When talk show maven Sherri Shepherd and sitcom actress Kym Whitley bring the live iteration of their Two Funny Mamas podcast to Bensalem’s Xcite Center at Parx Casino on May 20 and Wilmington’s Grand Opera House on May 21, the impromptu comedic showcase will be a wild return to form for Shepherd.

Before she was an integral part of ABC’s ‘The View’ in 2006, then the host of her own syndicated talk show, ‘Sherri’, in 2022, Shepherd was a stand-up comedian throughout the 1990s whose first, funny acting roles came courtesy a regular spot on ‘The Jamie Foxx Show’. Since that time of her break out, not only has Shepherd become a comedic talk giant, she’s made herself one of television’s most relatable icons.

Shepherd spoke with Metro Philadelphia about just how likable she’s become, and how that affects her comedy.

It strikes me that no matter what you have done, or do, people simply love you. Why do you believe that you are so likable?

Oh geez (laughs). That scares me. I would say that it comes from people having an easy time relating to me. I might know a lot of celebrities, but I’m the same woman who got addicted three times. I may run in big star circles, but I’ve been in jail, and I can recall those times like it was yesterday. I love to make people laugh – I need to do it – because I feel better when they feel better.

You have had your ‘Sherri’ program for a little under a year now. How has it been running your own talk show?

It’s surreal. I still question myself to whether I’m always doing the right thing, or whether people will still want to come to this party I’m throwing, or is it time to go. As long as people want this, I will bring it to them.

What sort-of stand-up comedian were you at your start?

Scared (laughs). I was terrified to get onstage, but once I was up there, I just loved it so much. My material was so elementary – I did a lot of characters, which I loved. People in my family that resonated with me. As I got more confident, I got less scared.

No primary inspiration or influences?

There was nobody. When I started comedy, I was sheltered. I came from a really strict religion, didn’t watch much TV. I meandered into the comedy lane by myself, and made friends along the way. People like Spike Lee, Eddie Murphy and the Wayans would come to my shows, and that was great. But I didn’t have those usual inspirations – I just got onstage, and did it.

How did ‘Two Funny Mamas’, as a weekly podcast, come together in the first place?

We knew nothing about podcasts – I just wanted to work with Kim. We’ve been friends for over 30 years, and have chemistry. But she kept dragging her feet, kept saying ‘no.’ Finally I did all the research on trademarks, LLCs and guaranteed her that we’d make money without her having to do anything, and she said ‘yes.’ We talked to Jamie Foxx and Kevin Hart about being the producers, when the pandemic hit. Kim and I live 5 minutes from each other, and, with people in their houses – three years ago on Mothers’ Day – we could have an audience.
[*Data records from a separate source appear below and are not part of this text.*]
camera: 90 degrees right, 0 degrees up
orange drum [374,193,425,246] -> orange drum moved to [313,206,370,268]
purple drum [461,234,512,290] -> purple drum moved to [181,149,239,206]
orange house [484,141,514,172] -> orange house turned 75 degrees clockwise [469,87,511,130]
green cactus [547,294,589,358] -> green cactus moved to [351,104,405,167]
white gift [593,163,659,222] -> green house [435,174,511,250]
People from all over the world tell us that our silliness and our unscripted behavior got them through Covid… people need our craziness.

What sort-of stand-up comedian are you now? What’s funny to you?

My son is always funny to me. Getting divorces from my husbands is funny to me. Getting cheated on – I’m very self-deprecating. It’s funny to talk about getting older; I embrace that. No matter how much people say that our 50s is the new 30s, my body tells me differently. Nope. The more I talk about this onstage, the more confident I get and the funnier it is for everybody.